The build.sh bash script will build and setup the DiFfRG project and all its requirements. This can take up to half an hour as the deal.ii library is quite large. This script has the following options:

  • -f Perform a full build and install of everything without confirmations.
  • -c Use CUDA when building the DiFfRG library.
  • -i <directory> Set the installation directory for the library.
  • -j <threads> Set the number of threads passed to the build.
  • -b <directory> Use the Boost installation at this prefix instead of building one.
  • -t <directory> Use the TBB installation at this prefix instead of building one.
  • -s <directory> Use the SUNDIALS installation at this prefix instead of building one.
  • --help Display this information.

Depending on your amount of CPU cores, you should adjust the -j parameter which indicates the number of threads used in the build process. Note that choosing this too large may lead to extreme RAM usage, so tread carefully - DiFfRG will try to auto-detect an appropriate value if -j is not set.

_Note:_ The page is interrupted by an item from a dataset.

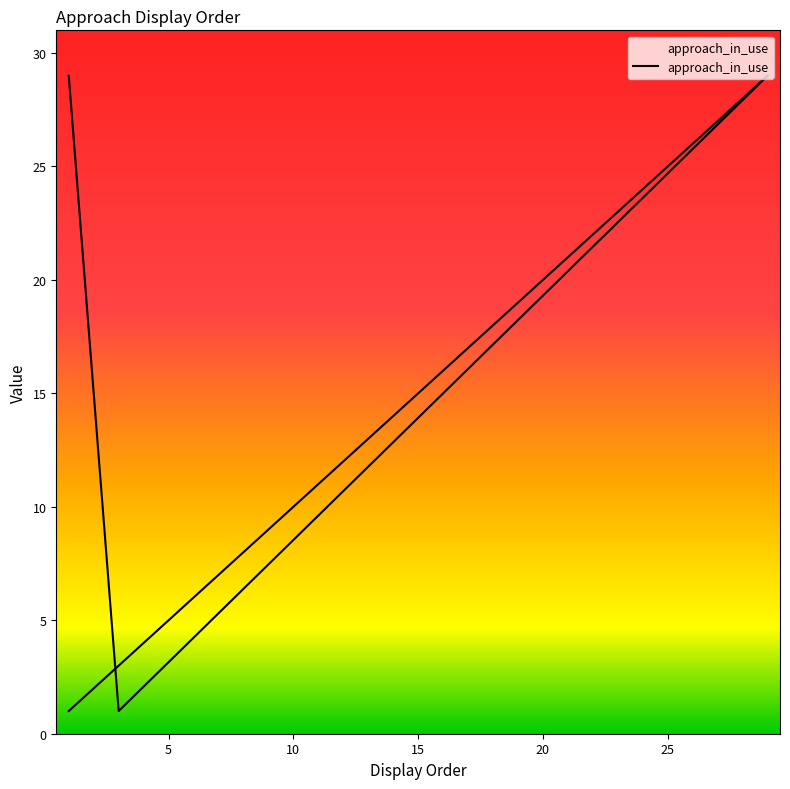

Which has a higher value, 21 or 8?

21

As soon as the build has finished, you can find a full install of the library in the directory passed to -i (here /opt/DiFfRG); the default is ~/.local/share/DiFfRG.

If you have changes to the library code, you can update the library by running

$ bash -i update_DiFfRG.sh -c -j8 -i /opt/DiFfRG

where once again the -j parameter should be adjusted to your amount of CPU cores. The update_DiFfRG.sh script takes the following optional arguments:

  • -c Use CUDA when building the DiFfRG library.
  • -i <directory> Set the installation directory for the library.
  • -j <threads> Set the number of threads passed to the build.
  • -m Install the Mathematica package locally.
  • --help Display this information.

Choosing the compiler

The compiler is selected through the standard CC/CXX (and, optionally, FC) environment variables, which are propagated to DiFfRG and every bundled dependency:

$ CXX=clang++ CC=clang bash -i build.sh -j8 -i /opt/DiFfRG

You can also set these in the config file (see the commented export CC=…/export CXX=… lines there). Because CMake caches the compiler on the first configure, switching compilers afterwards requires a clean build tree (run clear_all.sh).

Bundled dependencies: Boost, TBB and SUNDIALS

By default a compatible system copy of each is used if found, otherwise it is built from source:

  • Boost ≥ 1.80 (used by deal.II and DiFfRG; only adopted if deal.II can consume it — see note below),
  • TBB ≥ 2021 (used by deal.II and DiFfRG),
  • SUNDIALS ≥ 5.4.0 (used by deal.II only).

Each can be controlled independently, e.g.:

# Use a specific prefix for one or more dependencies:
$ bash -i build.sh -j8 -b /usr -t /usr -s /opt/sundials -i /opt/DiFfRG
# (equivalently: cmake ... -DBOOST_DIR=/usr -DTBB_DIR=/usr -DSUNDIALS_DIR=/opt/sundials)
# Force building a bundled, pinned dependency (ignore any system copy):
$ BUILD_BOOST=1 BUILD_TBB=1 BUILD_SUNDIALS=1 bash -i build.sh -j8 -i /opt/DiFfRG
# (equivalently: cmake ... -DBUILD_BOOST=ON -DBUILD_TBB=ON -DBUILD_SUNDIALS=ON)

Note on Boost: deal.II uses the legacy module-mode FindBoost, which needs compiled Boost component libraries including boost_system. Very recent Boost releases ship Boost.System header-only and cannot be consumed by deal.II here, so the bundled Boost is built automatically (and an incompatible -b prefix is a hard error). TBB and SUNDIALS have no such restriction. oneTBB and SUNDIALS each build in only ~1–2 minutes, so the savings from a system copy are modest — the main benefit is reusing existing/HPC-module installs.